Professor Shanks requested a value greater than 5%, however the Supreme Court was not persuaded. It was considered that although the patent did generate a new stream of income for Unilever and at no real risk to itself, it did so without the input of Professor Shanks. For example, the licensing agreements from which Unilever attained benefit were negotiated without the input of Professor Shanks.

Tax and the assessment of benefit

The Supreme Court decided against the previous decision that the benefit should be reduced due to corporation tax. This is because the employee must account for any tax due on that share and the employer must account for any tax due on that balance. Both parties are accountable for taxation and to reduce the benefit for the employee because the employer is required to pay tax would be unfair.

This means that future awards to employees should not be reduced due to the employer’s tax position.

The time value of money

Previously, when considering compensation for the employee, the time value of money was not taken into account. Unilever submitted that taking into account the time value of money would introduce disproportionate complexity and would actively reward an inventor who delays bringing a claim.

However, the Supreme Court decided that it is reasonable and fair to uplift the fair share of the benefit to reflect the impact of time on the value of money. The Supreme Court decided that although it is true that the Comptroller has no power to award interest, there is nothing to prevent the Comptroller from having regard to the impact of inflation in assessing the benefit or what amounts to a fair share of it.

To take into consideration the time value of money, the method used was to take the median year in which Unilever received the benefit (1999), and then take into account the effect of inflation using the Bank of England calculator.

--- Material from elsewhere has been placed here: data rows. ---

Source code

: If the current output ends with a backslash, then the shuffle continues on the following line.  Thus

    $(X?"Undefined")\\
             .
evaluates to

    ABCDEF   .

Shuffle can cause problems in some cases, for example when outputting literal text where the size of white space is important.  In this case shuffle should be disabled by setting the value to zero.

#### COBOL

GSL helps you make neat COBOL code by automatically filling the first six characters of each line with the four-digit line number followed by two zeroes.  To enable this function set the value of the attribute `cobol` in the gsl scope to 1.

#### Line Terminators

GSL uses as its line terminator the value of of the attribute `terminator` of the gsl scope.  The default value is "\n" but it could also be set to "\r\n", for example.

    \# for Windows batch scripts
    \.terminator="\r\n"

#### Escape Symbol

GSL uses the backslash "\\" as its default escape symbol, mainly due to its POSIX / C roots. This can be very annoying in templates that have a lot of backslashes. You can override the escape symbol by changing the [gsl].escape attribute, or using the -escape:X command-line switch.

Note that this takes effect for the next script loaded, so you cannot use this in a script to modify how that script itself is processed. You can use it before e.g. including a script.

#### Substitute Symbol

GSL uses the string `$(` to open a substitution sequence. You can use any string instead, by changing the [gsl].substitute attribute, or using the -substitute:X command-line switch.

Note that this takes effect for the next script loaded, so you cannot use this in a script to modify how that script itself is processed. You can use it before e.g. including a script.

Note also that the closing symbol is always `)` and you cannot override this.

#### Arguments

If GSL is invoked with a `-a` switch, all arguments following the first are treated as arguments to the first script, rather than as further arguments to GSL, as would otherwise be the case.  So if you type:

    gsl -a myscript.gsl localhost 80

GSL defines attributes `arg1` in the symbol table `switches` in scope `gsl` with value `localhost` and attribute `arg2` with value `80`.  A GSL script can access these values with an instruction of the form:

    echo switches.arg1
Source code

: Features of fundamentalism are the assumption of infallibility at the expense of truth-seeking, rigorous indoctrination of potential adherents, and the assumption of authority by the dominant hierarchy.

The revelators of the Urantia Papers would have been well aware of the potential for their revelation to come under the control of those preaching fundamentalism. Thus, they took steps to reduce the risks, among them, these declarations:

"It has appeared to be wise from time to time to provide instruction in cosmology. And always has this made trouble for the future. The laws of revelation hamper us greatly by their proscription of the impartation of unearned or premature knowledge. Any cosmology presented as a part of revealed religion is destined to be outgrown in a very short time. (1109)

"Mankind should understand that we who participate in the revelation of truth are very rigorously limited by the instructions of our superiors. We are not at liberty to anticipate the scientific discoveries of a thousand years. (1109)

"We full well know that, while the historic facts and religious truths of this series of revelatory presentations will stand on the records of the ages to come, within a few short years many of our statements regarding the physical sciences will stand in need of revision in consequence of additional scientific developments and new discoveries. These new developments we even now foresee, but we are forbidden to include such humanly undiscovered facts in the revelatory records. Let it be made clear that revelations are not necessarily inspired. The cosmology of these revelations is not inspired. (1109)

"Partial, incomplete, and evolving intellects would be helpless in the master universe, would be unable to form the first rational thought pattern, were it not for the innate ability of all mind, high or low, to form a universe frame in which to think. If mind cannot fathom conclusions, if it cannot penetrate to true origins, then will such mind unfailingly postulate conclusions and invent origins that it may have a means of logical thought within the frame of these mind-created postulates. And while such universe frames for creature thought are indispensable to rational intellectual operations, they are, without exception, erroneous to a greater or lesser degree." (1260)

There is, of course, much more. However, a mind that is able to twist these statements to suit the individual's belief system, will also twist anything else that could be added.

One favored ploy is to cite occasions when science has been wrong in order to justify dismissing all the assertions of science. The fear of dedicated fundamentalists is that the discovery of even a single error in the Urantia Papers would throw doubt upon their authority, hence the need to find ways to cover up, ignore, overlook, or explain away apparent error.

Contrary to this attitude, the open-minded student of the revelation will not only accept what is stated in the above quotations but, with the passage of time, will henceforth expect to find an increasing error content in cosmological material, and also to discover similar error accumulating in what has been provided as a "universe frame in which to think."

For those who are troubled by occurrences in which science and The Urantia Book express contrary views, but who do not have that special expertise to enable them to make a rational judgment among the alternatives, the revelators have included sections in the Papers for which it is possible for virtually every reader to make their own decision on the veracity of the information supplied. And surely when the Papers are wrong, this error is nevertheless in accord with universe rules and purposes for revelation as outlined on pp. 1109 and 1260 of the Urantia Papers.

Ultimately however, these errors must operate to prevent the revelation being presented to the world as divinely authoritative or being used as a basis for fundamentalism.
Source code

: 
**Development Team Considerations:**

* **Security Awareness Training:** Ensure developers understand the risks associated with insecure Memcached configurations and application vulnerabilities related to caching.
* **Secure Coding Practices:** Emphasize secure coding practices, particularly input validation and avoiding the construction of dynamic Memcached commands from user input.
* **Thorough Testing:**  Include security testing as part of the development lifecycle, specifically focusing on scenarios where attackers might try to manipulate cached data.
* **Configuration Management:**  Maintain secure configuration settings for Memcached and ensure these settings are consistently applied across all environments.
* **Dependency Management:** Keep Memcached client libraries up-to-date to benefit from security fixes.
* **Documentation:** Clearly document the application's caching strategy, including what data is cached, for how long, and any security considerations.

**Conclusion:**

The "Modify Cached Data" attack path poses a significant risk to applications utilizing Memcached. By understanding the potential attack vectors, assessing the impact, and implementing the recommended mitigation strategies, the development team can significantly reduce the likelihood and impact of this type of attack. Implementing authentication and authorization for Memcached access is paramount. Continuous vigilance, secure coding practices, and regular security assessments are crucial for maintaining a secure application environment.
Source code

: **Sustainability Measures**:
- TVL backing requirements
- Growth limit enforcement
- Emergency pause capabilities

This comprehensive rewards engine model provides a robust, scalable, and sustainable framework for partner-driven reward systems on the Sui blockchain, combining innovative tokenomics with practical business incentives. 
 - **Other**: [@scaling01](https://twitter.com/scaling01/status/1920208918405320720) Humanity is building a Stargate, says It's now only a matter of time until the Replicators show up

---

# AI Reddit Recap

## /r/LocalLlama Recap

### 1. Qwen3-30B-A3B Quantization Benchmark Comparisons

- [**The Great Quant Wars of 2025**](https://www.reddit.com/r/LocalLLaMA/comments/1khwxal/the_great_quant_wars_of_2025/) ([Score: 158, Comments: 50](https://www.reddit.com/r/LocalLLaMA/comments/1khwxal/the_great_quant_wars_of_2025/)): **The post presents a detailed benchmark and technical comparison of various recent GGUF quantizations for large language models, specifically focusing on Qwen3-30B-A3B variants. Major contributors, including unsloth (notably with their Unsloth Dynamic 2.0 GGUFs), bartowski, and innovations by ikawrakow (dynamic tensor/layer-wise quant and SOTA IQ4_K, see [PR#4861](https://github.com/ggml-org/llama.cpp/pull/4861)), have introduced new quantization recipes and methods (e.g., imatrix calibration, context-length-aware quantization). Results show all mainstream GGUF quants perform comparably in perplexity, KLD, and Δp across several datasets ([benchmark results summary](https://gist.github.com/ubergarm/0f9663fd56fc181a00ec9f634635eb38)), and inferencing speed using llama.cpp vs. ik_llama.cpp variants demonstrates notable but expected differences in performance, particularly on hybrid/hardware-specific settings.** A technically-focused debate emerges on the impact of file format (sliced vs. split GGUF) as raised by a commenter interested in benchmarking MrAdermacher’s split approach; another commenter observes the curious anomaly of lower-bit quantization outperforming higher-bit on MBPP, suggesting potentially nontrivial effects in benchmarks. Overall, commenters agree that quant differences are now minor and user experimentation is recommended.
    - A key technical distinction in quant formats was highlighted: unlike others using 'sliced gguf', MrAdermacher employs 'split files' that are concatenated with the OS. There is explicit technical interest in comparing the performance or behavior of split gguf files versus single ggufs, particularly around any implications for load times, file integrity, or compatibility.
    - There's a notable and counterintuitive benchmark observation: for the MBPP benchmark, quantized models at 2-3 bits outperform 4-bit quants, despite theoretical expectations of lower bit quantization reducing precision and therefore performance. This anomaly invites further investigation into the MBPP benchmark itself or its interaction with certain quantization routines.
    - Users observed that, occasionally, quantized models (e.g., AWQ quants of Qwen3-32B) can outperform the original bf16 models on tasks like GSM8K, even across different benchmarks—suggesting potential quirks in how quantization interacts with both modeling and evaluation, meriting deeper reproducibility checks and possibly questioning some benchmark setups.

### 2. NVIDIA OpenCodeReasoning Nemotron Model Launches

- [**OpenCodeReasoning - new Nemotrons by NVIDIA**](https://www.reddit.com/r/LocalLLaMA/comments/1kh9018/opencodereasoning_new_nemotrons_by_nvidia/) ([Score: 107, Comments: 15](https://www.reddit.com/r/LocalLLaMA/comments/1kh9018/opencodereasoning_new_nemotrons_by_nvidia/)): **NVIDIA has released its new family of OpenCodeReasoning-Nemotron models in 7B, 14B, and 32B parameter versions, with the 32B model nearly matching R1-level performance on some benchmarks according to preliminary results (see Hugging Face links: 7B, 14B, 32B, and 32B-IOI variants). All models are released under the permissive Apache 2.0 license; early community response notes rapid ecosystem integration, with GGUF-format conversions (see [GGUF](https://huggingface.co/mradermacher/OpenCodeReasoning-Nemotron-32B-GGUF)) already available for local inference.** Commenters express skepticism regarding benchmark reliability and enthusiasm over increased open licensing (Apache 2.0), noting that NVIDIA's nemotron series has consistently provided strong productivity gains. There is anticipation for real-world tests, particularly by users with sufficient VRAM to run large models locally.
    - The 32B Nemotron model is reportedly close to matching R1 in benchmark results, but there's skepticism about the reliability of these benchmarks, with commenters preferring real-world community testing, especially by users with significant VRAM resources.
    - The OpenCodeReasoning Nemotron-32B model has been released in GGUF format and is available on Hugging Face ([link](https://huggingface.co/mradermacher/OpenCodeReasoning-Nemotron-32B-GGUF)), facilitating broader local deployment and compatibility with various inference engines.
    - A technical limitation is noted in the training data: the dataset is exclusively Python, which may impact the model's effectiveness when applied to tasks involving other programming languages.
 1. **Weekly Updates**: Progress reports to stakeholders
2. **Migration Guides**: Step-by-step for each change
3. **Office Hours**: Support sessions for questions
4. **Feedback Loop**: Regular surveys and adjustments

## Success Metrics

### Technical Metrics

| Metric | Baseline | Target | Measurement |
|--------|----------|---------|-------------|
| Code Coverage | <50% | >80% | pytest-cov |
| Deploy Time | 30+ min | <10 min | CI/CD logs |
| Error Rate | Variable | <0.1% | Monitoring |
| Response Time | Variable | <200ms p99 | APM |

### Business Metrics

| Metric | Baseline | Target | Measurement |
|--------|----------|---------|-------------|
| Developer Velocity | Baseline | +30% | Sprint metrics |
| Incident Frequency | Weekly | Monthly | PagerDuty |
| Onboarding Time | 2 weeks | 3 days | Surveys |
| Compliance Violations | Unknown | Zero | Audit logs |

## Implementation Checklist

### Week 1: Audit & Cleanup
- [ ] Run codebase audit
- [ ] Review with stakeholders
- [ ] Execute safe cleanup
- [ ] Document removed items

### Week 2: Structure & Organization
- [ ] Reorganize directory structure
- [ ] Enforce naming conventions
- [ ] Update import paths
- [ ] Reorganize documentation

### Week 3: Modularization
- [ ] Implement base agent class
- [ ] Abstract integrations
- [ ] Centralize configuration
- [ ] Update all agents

The entitled benefit awarded to Professor Shanks is 5% of £24m, which is adjusted by an average 2.8% inflation, resulting in £2m.

Conclusion

The Supreme Court has set a new precedent for future disputes relating to employee compensation. The hurdle of “outstanding benefit” is still difficult to overcome, but no longer should companies be considered “too big to pay”, and they cannot expect to avoid compensating their employee inventors due to their size.

Additionally, any compensation will not be reduced due to the employer’s tax position and will be adjusted to take into account the time value of money, which can make a significant impact on the awarded amount. In the case of Professor Shanks, due to the significant time it took to be awarded compensation, the amount of compensation was increased by ~60%.